大堂的人瞬间走了一空,楼上传来收拾东西的细碎声响,还有低低切切听不清的私语。王先生叹息一声,薛家这是阳谋啊,派一个侍女来说两句话,就搅乱了这一池春水,可选择权还在自己手上,再苛刻的人也说不出薛家的不是来。

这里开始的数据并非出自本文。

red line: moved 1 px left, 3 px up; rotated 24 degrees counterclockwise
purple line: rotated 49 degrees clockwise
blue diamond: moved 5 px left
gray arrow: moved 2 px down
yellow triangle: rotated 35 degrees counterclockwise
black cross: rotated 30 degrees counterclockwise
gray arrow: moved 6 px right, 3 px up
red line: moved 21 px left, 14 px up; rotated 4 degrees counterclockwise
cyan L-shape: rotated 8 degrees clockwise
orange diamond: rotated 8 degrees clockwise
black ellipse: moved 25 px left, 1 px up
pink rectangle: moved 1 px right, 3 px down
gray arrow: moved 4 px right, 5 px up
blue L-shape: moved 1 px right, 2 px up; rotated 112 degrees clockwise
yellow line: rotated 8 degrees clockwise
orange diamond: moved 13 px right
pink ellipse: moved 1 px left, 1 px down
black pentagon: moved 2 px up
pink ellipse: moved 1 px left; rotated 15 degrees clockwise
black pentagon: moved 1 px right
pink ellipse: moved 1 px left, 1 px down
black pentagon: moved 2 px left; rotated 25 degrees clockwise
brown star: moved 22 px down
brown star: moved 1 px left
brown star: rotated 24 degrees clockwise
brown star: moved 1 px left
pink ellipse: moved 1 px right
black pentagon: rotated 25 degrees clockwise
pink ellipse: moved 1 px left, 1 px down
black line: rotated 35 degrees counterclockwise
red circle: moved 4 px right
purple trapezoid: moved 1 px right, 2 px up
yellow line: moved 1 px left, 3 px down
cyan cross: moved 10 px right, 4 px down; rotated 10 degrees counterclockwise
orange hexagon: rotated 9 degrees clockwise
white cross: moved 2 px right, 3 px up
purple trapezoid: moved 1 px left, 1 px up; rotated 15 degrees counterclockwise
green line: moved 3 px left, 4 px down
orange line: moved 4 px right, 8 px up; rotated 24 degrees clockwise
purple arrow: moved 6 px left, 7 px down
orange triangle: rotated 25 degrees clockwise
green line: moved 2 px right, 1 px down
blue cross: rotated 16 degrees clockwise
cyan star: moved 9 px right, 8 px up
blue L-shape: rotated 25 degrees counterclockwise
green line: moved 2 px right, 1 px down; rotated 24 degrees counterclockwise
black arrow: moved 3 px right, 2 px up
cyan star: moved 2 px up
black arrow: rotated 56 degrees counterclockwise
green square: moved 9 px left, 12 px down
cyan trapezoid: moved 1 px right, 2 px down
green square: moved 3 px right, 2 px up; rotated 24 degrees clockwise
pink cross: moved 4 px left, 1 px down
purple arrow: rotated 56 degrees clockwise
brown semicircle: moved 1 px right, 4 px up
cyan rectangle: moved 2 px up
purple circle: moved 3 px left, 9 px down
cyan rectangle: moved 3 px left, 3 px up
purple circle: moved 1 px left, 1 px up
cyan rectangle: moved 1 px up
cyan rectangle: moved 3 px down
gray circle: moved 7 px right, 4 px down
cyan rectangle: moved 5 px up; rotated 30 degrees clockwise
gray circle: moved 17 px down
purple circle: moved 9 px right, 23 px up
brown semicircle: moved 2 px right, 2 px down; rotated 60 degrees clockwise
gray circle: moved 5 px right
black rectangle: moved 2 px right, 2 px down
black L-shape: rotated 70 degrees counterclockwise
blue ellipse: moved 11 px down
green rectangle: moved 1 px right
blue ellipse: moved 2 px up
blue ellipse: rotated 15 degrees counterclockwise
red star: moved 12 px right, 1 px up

这就是薛家吗?煊赫百年,掌控南方市场,豢养私兵,拥有船队,远航海外的薛家!
王先生挥手让自己的仆从也去准备,他也不愿意守在这儿了。
众多滞留瓜州城的商人抱着试试看的心情去了北城门,却发现这里城门大开,没有守卫,也没有围观的百信。
第一个来,胆子最大的老白试探着派随从探路,听得随从兴奋的高喊声,不等老白反应,其他人已经一拥而上了,宽大的城门顿时拥挤起来,谁也顾不得风度。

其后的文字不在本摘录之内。